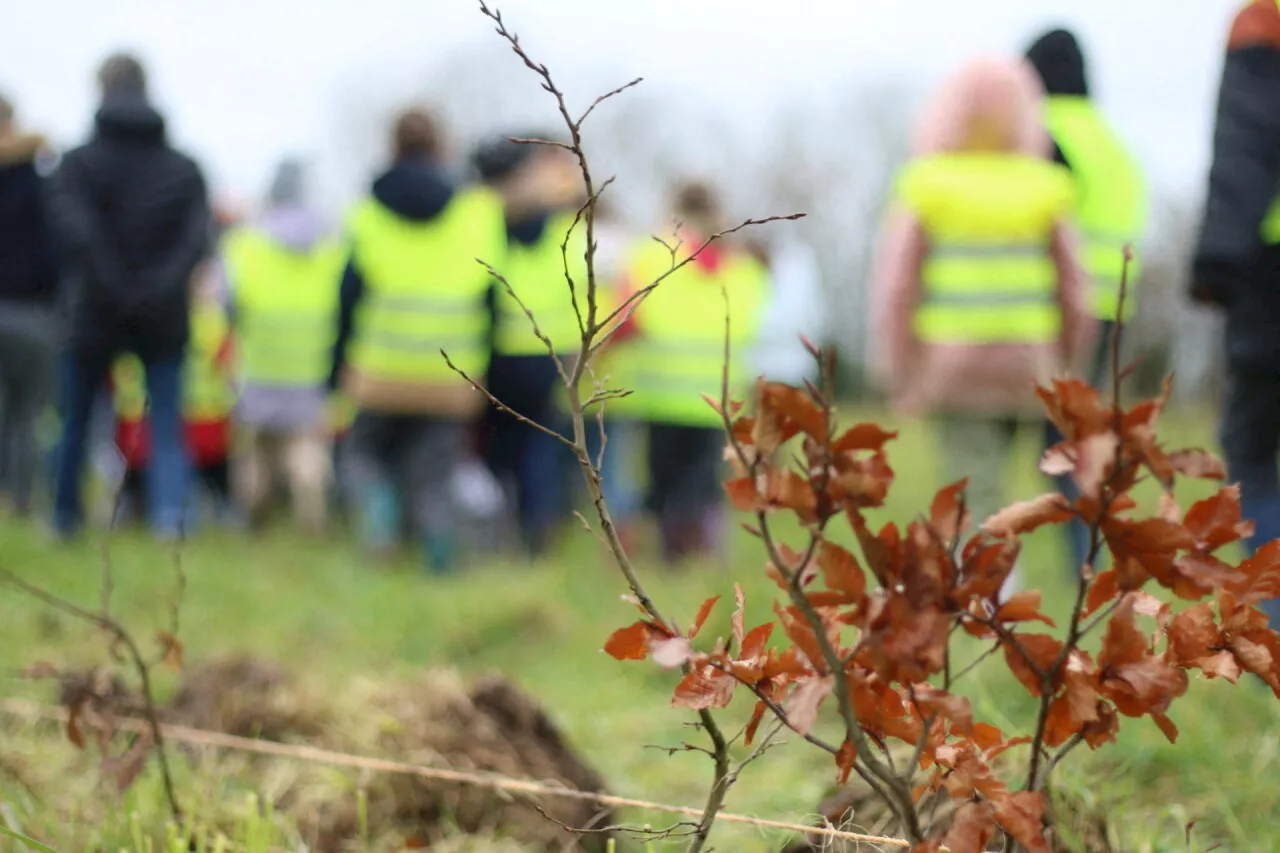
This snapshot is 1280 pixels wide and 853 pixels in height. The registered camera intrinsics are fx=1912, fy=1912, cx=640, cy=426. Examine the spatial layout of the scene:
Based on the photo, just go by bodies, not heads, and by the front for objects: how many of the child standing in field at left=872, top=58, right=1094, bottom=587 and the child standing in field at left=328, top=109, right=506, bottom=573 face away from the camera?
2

---

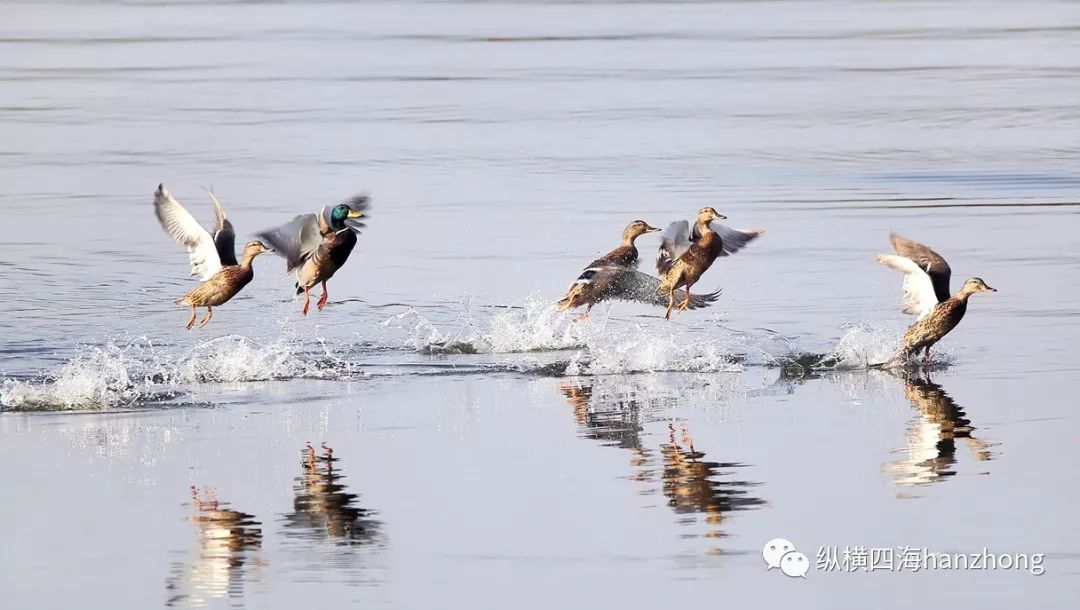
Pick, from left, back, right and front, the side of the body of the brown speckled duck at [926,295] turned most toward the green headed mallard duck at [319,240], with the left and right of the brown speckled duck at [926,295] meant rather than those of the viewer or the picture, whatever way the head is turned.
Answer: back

- How to complete this task -
Write out the lines from the one containing "Pick, from left, back, right" through the one containing "Answer: back", including both, with nothing else.

- Written reply -
Pick, from left, back, right and front, the side of the body of the brown speckled duck at [926,295] turned most toward the green headed mallard duck at [319,240], with the left and right of the brown speckled duck at [926,295] meant rather than those of the viewer or the picture, whatever way the head is turned.
Answer: back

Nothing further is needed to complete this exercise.